TASKS AND EXERCISES »
a: According to the passage on NSA data storage, how would offloading storage to contractors let the NSA expand what it keeps on Americans? Answer in one to three sentences.
b: In the records, swap "collection date" for "date collected" in the part that opens with the line containing "class: Magnoliopsida" and runs through the end of the records. Give back only that part, with everything else unchanged.

SELECTED PASSAGE »
⟨
After all, that same central driving commandment (shareholder profit) of the corporate world has frequently led executives to break the law at times.  Sometimes they get caught (see: Enron).  Sometimes they don't.  But if you have the opportunity to learn all of your competitors' secrets and devastate them -- potentially without anyone finding out -- that's deliciously tempting.
The President isn't just proposing giving away a wealth of taxpayer money -- billions of dollars.  He's proposing giving that money so that for-profit corporations can safeguard the data of terrorists, law-abiding foreigners, criminal Americans, law-abiding Americans (great for advertising to if only you had data), and ...oh... both American and foreign businesses (including rivals of the contractors).
And a final note -- by offloading storage to contractors -- the NSA gains the opportunity to expand its storage of other kinds of Americans' data (effectively without warrant), by retasking facilities currently used to store metadata for new types of storage.  So the NSA may stop personally storing your phone records, but now it can store your email.
⟩
(Dataset items)
⟨
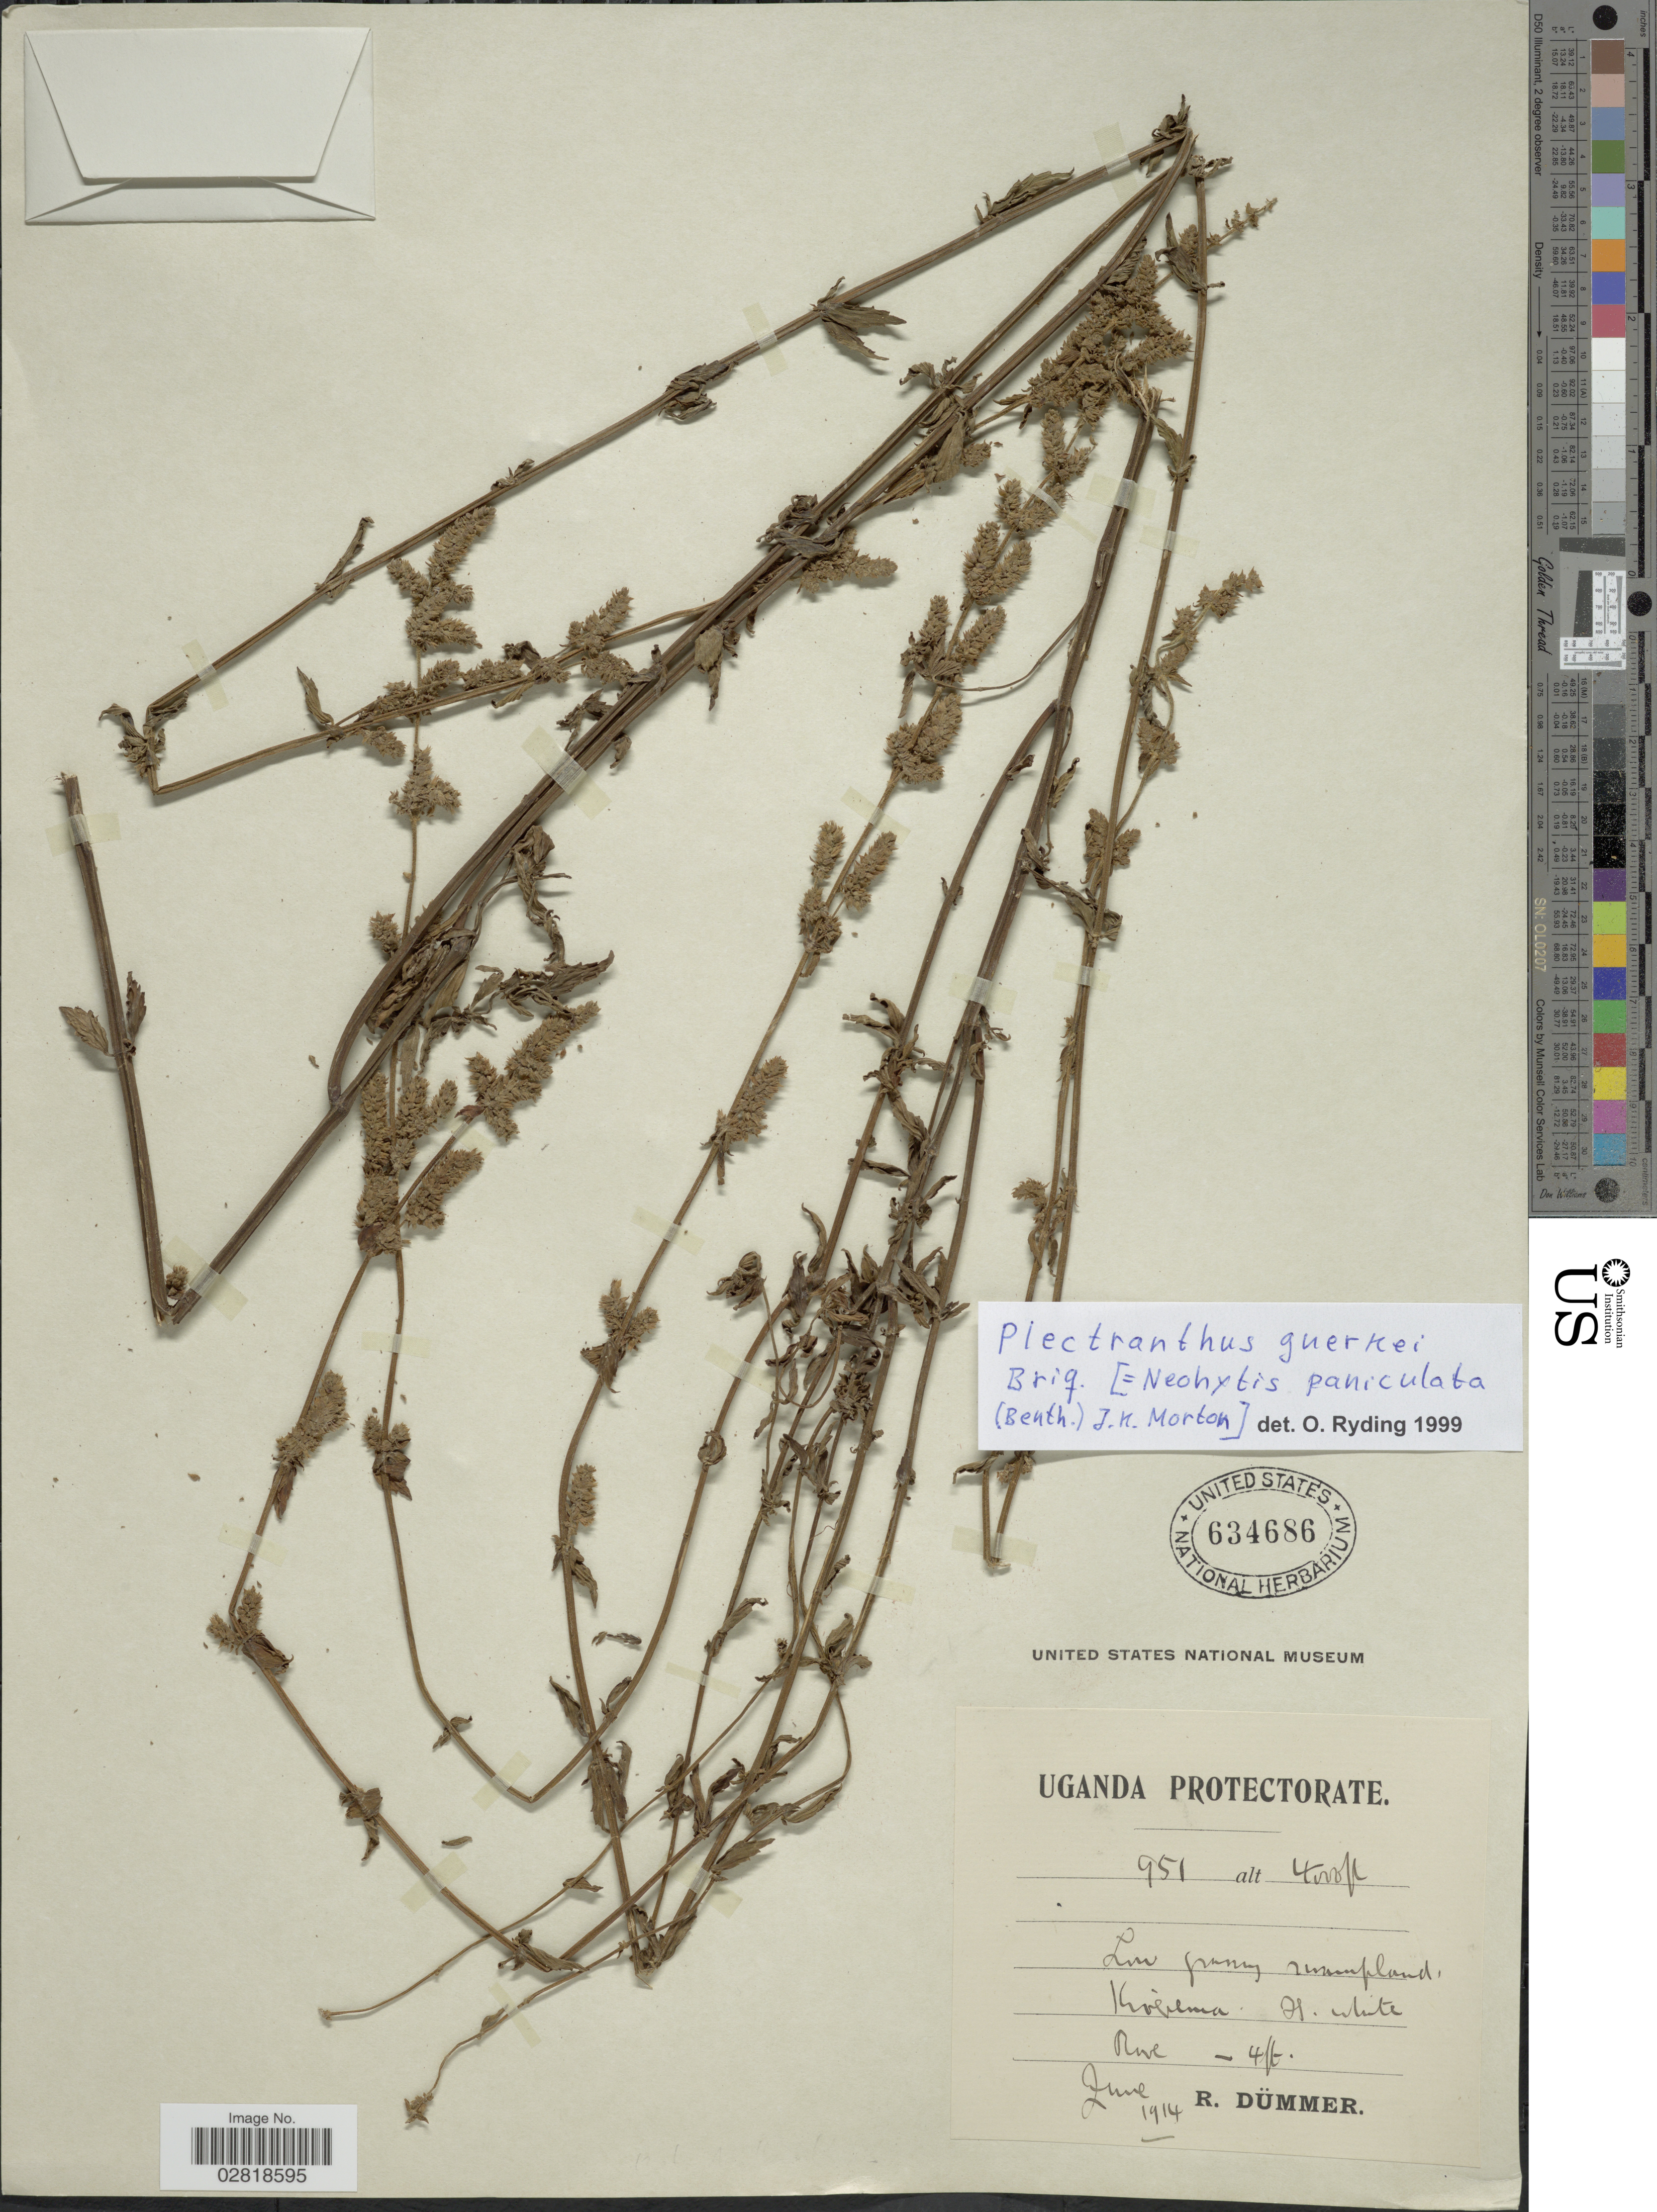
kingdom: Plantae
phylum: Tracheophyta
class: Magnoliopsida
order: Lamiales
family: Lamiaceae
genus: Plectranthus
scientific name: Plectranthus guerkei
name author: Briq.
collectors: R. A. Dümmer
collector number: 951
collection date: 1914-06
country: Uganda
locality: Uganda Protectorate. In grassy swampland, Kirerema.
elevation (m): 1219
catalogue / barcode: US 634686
⟩
THE RESULTS »
a: Offloading storage to contractors would free the facilities the NSA now uses to store metadata. The agency could then retask them for new types of storage, effectively without warrant. It might stop storing phone records itself but could store email instead.

b:
class: Magnoliopsida
order: Lamiales
family: Lamiaceae
genus: Plectranthus
scientific name: Plectranthus guerkei
name author: Briq.
collectors: R. A. Dümmer
collector number: 951
date collected: 1914-06
country: Uganda
locality: Uganda Protectorate. In grassy swampland, Kirerema.
elevation (m): 1219
catalogue / barcode: US 634686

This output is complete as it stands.